Introduction

  • Description: Acne is an inflammatory disorder of the sebaceous glands that results in comedones, papules, inflammatory pustules, and scarring. The significance of acne often exceeds that dictated by medical considerations. For a woman, it is often a reason to either choose or discontinue the use of oral contraceptives. Acne, or the fear of it, is a major factor in poor compliance with oral contraceptives.

  • Prevalence: Most adolescents; 15% seek care. (Eighth most common disease and most common skin disease worldwide).

  • Predominant Age: Early teens to 20s; may persist into 40s (4%).

  • Genetics: A genetic predisposition may be present in as many as 80% of cases. The genetics of acne susceptibility is likely polygenic as the disease does not follow a classic mendelian inheritance pattern. Women generally have milder forms of acne than men, although the social consequences are often greater.

Etiology and Pathogenesis

  • Causes: Increased turnover of keratin in sebaceous glands under the influence of androgens. This results in a keratin plug (comedone) that obstructs sebum drainage from the gland. Infection by Propionibacterium acnes results in inflammation and pustule formation.

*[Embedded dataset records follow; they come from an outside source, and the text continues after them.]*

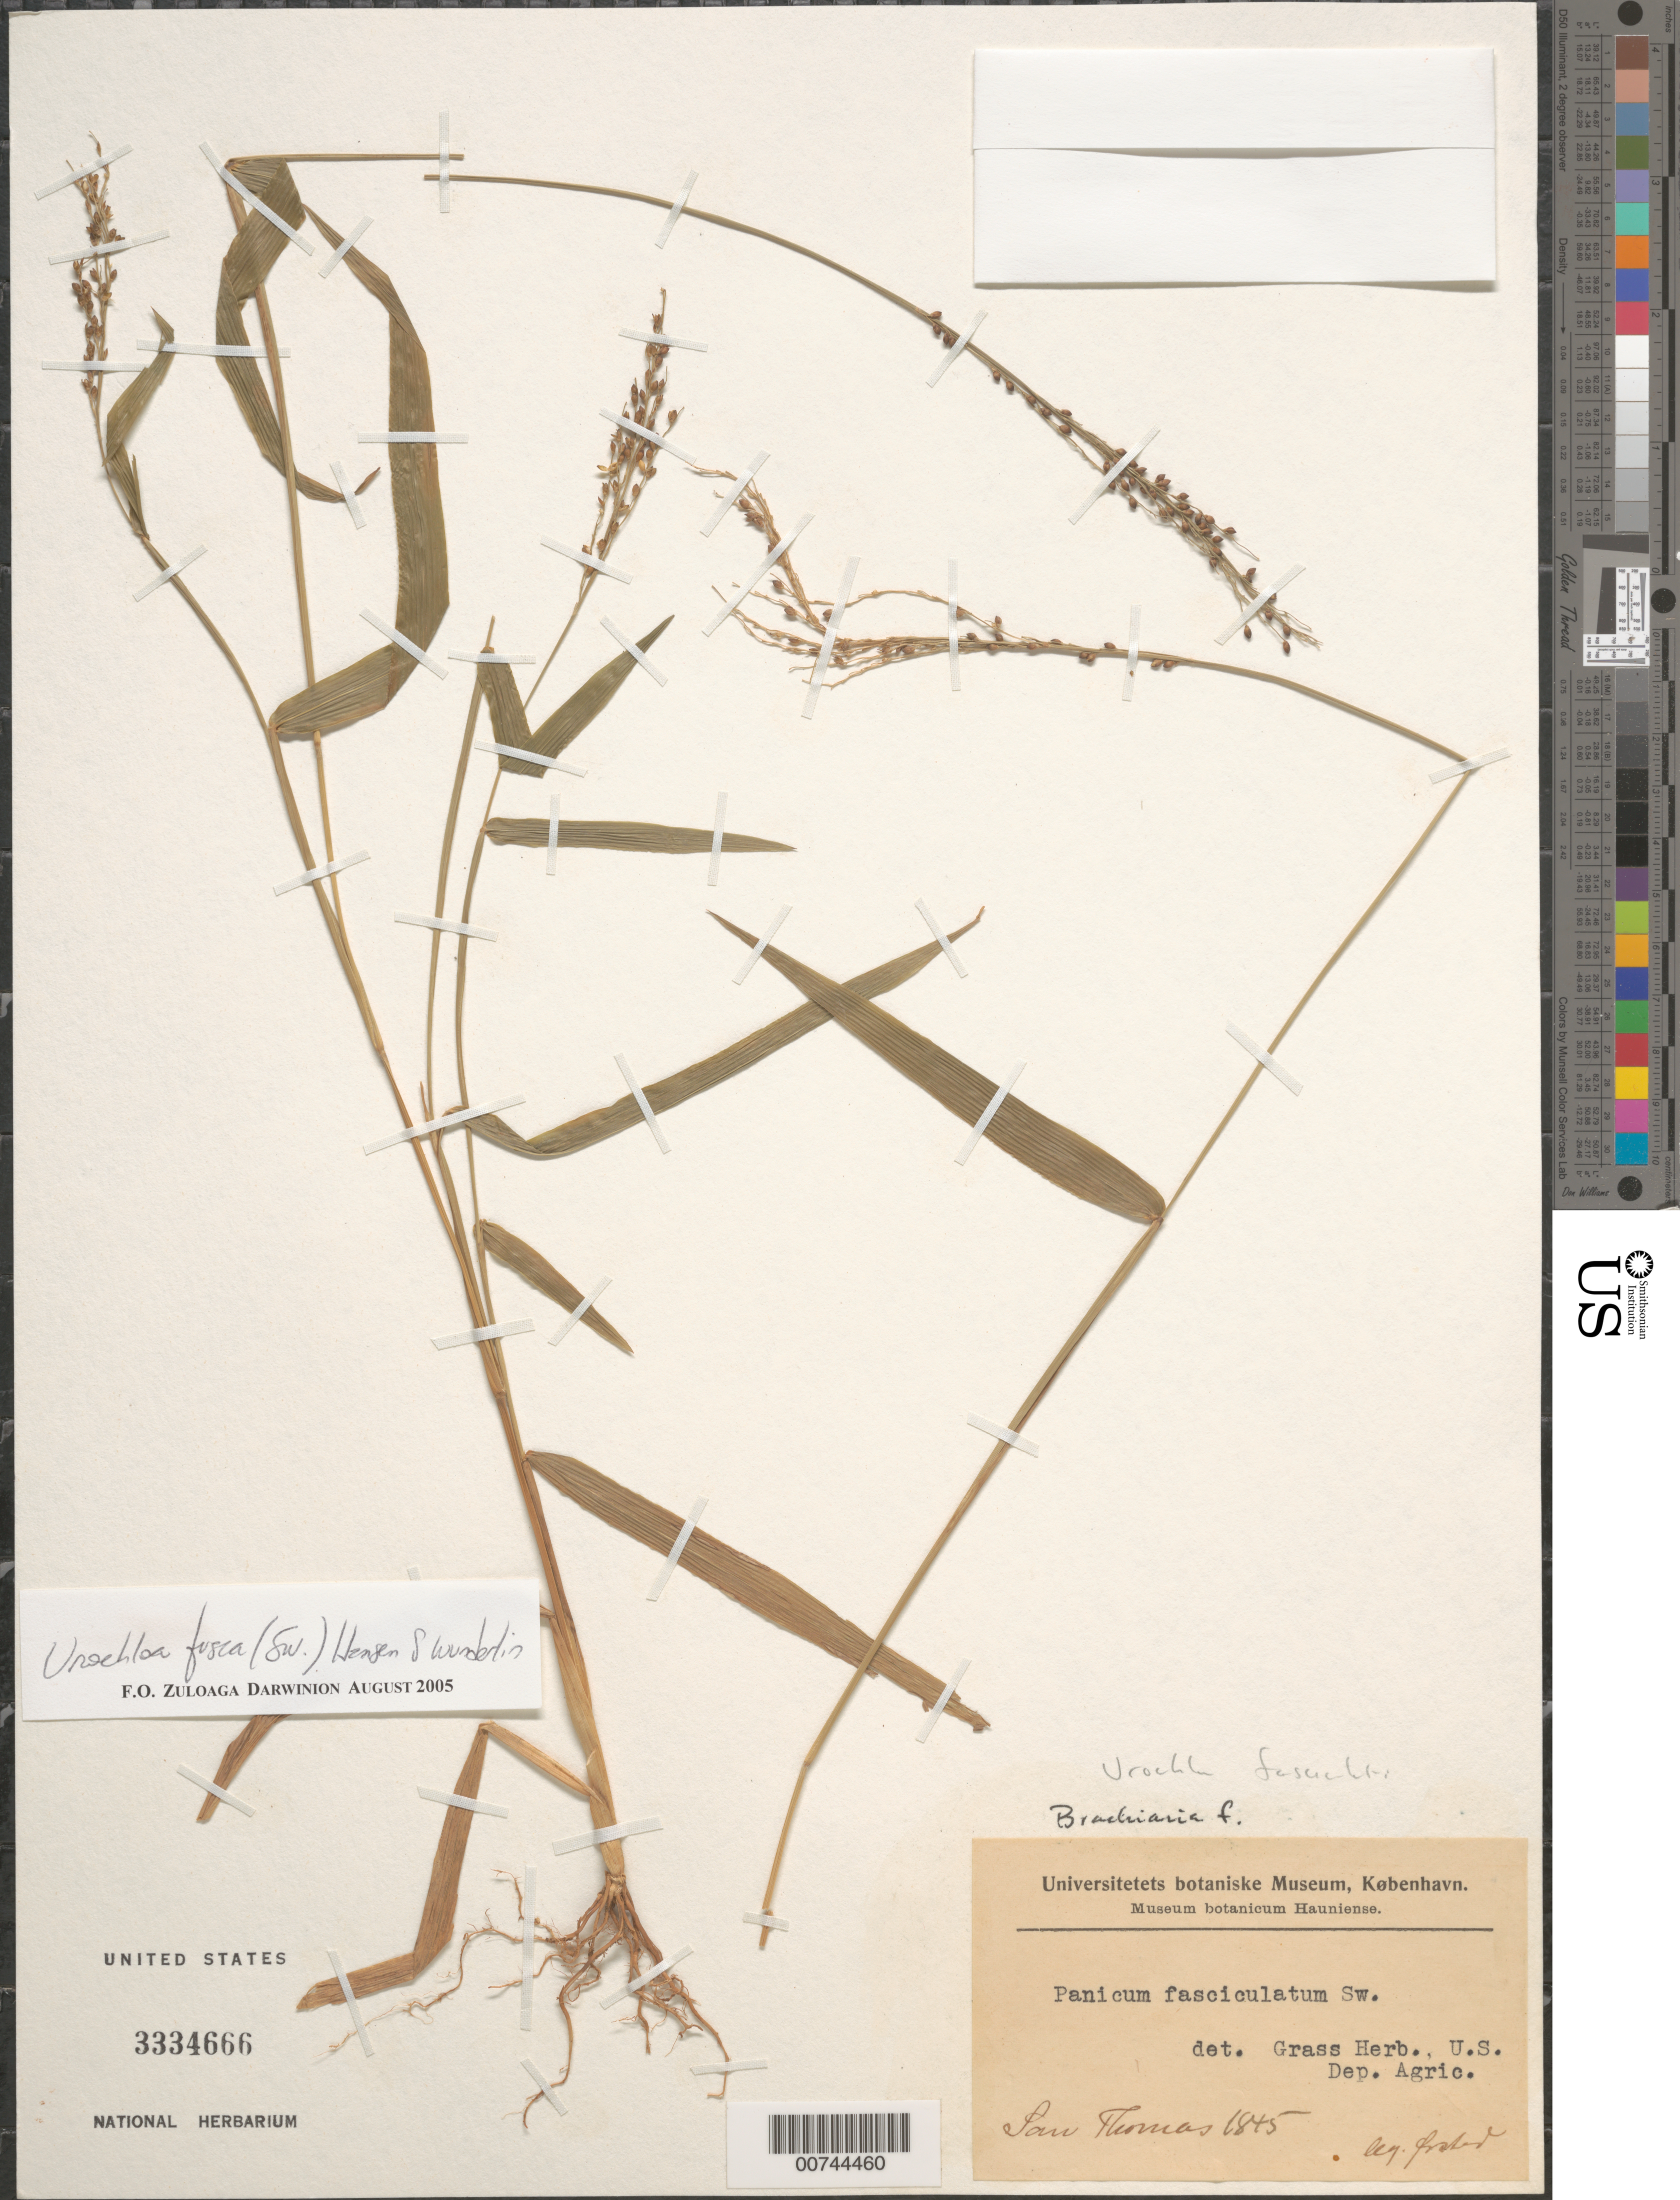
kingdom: Plantae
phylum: Tracheophyta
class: Liliopsida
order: Poales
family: Poaceae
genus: Urochloa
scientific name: Urochloa fusca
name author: (Sw.) B.F. Hansen & Wunderlin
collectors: A. S. Oersted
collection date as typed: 1845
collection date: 1845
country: U.S. Virgin Islands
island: St. Thomas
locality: St. Thomas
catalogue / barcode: US 3334666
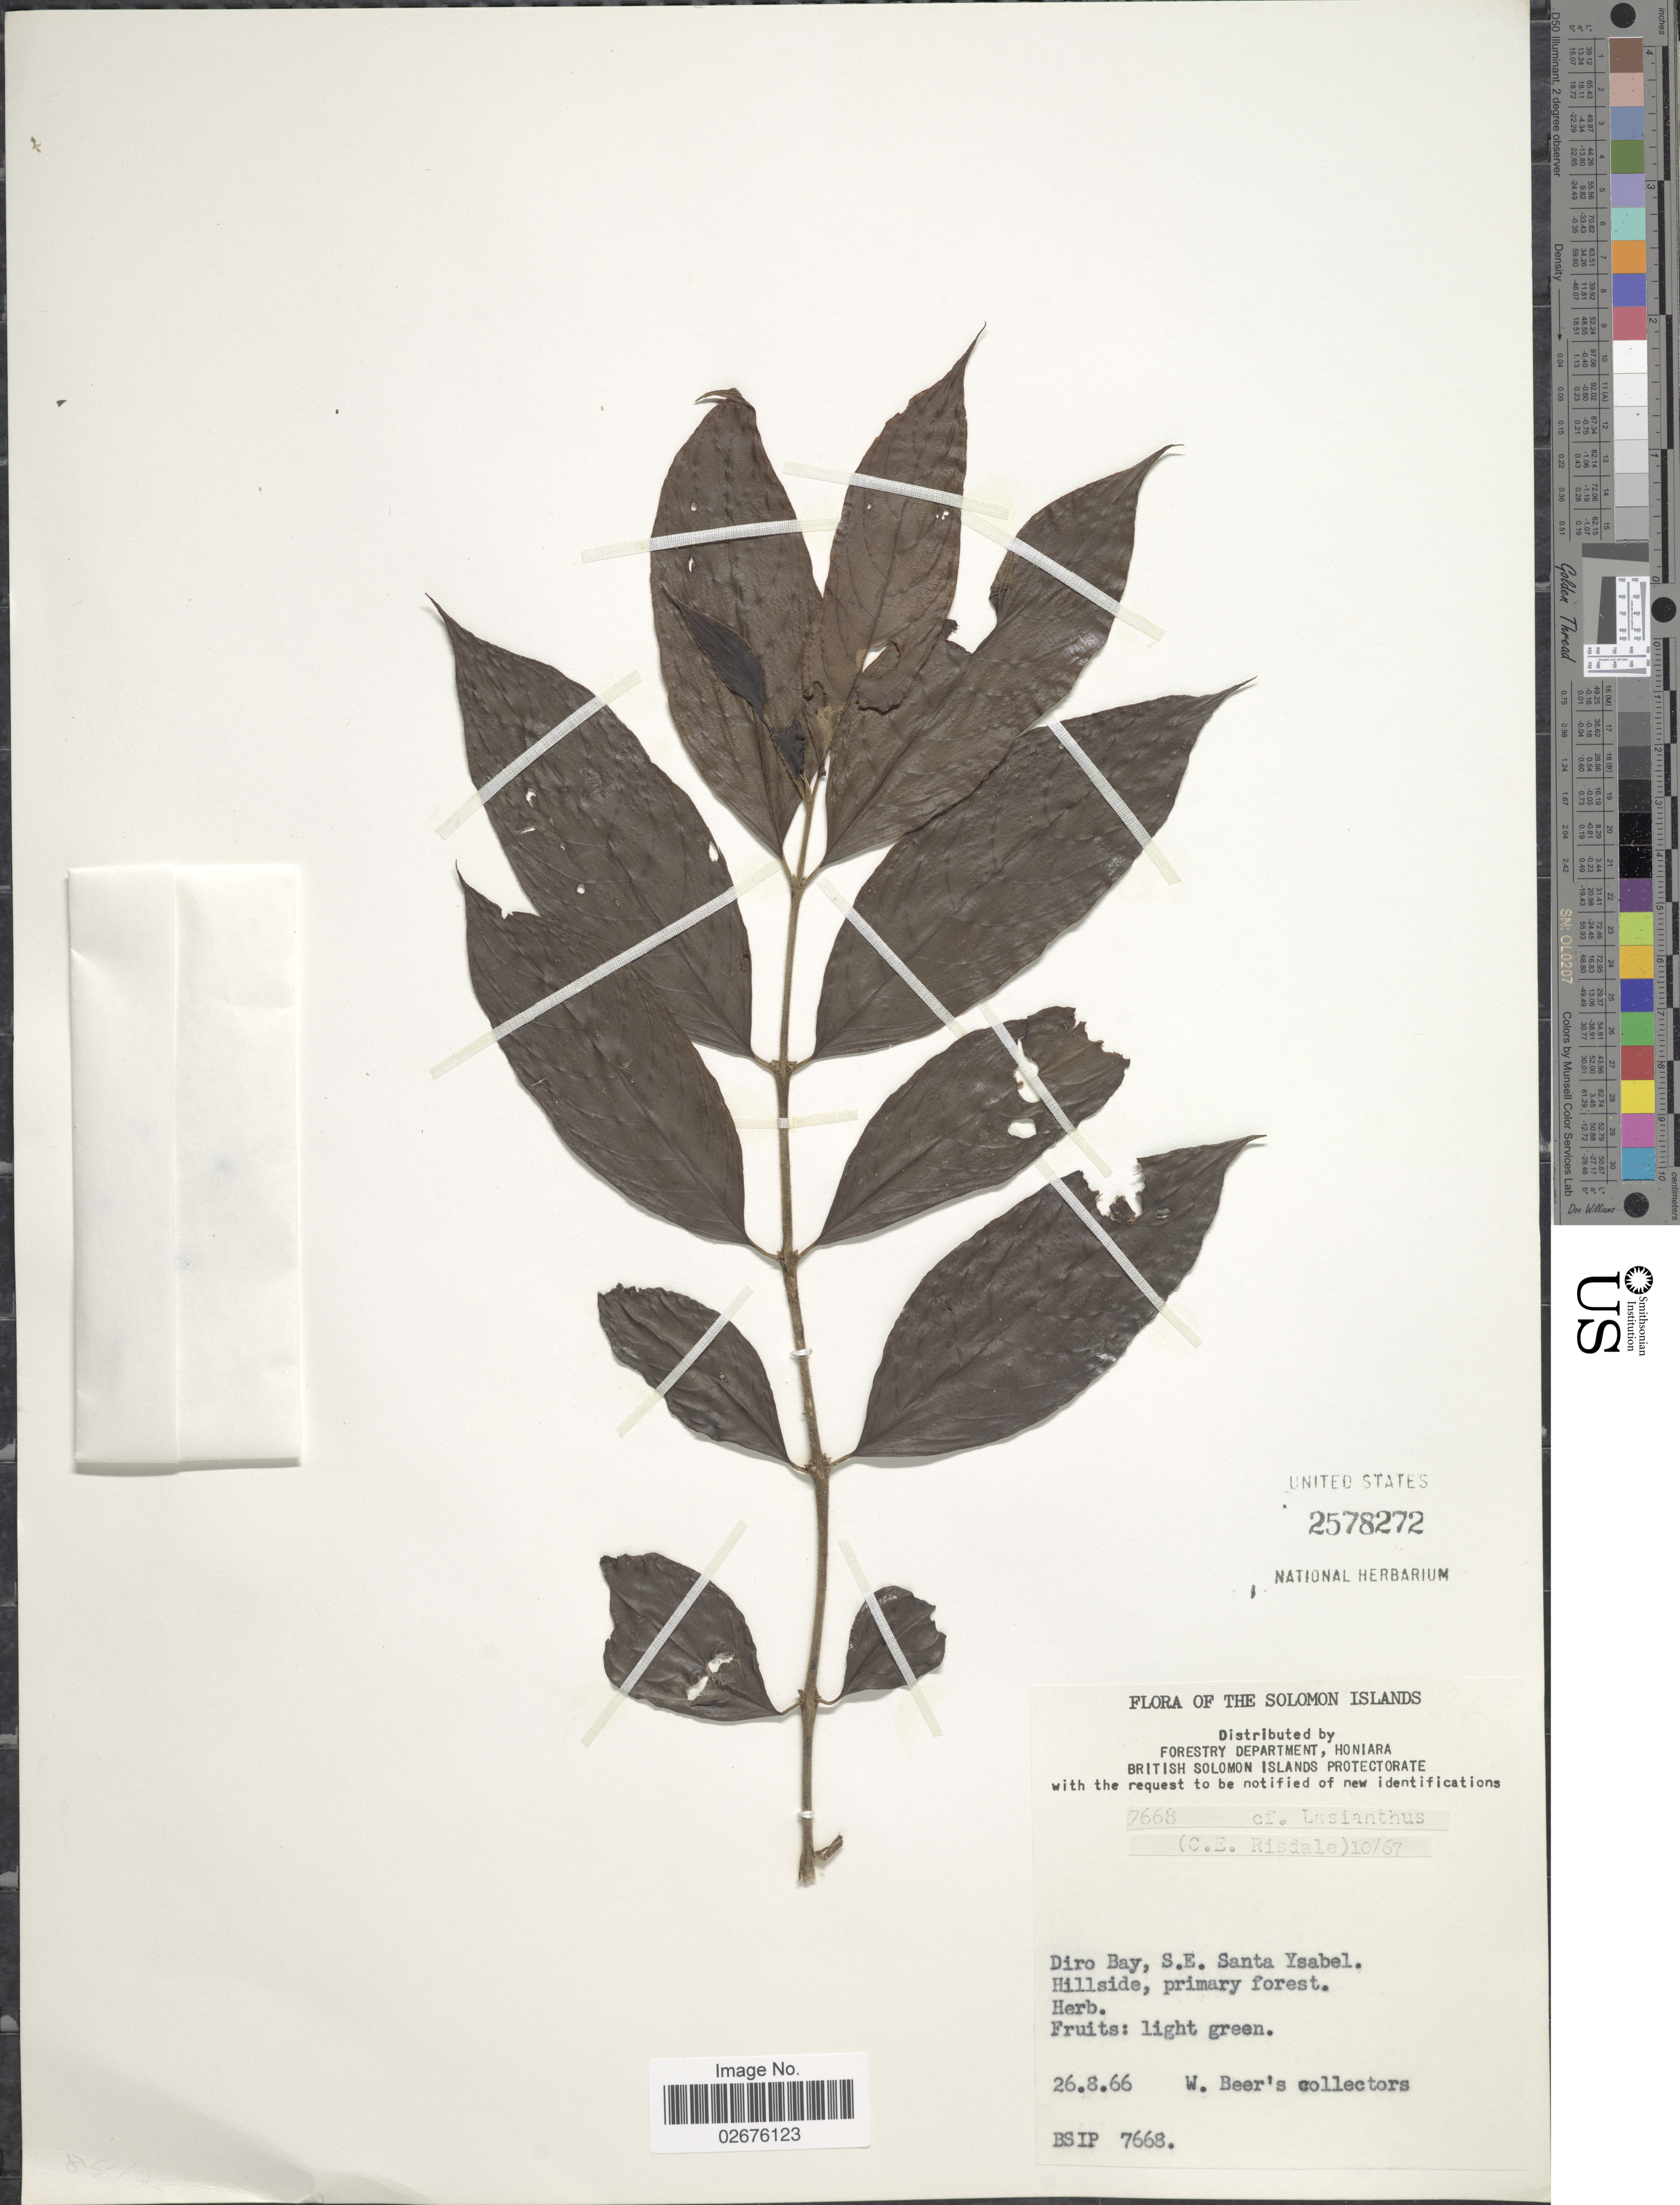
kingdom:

  • Risk Factors: Increased androgen of adolescence, oily cosmetics or moisturizers, virilizing conditions, medications (oral contraceptives, iodides, bromides, lithium, phenytoins, corticosteroids), and poor local hygiene. Cigarette smoking increases the risk of developing acne and worsens its severity.

Signs and Symptoms

  • Closed comedones (whiteheads)

  • Open comedones (blackheads; black because of oxidation of sebum)

  • Nodules and papules

  • Pustules and cysts, with or without erythema and edema, may result in scarring (most extensive in severe nodular acne)

  • Most lesions concentrated over the forehead, cheeks, nose, upper back, and chest

Diagnostic Approach

Differential Diagnosis

  • Chemical exposure (grease, oils, tars)

  • Dermatologic conditions (angiofibromas, folliculitis, keratosis pilaris, perioral dermatitis, rosacea)

  • Steroid acne

  • Virilizing conditions (such as polycystic ovary syndrome, congenital adrenal hyperplasia, and androgen-secreting tumors)

  • Concerns: Acne may serve as a surrogate for other issues with sexual development, menstruation, and contraception.

  • Associated Conditions: Social or emotional withdrawal.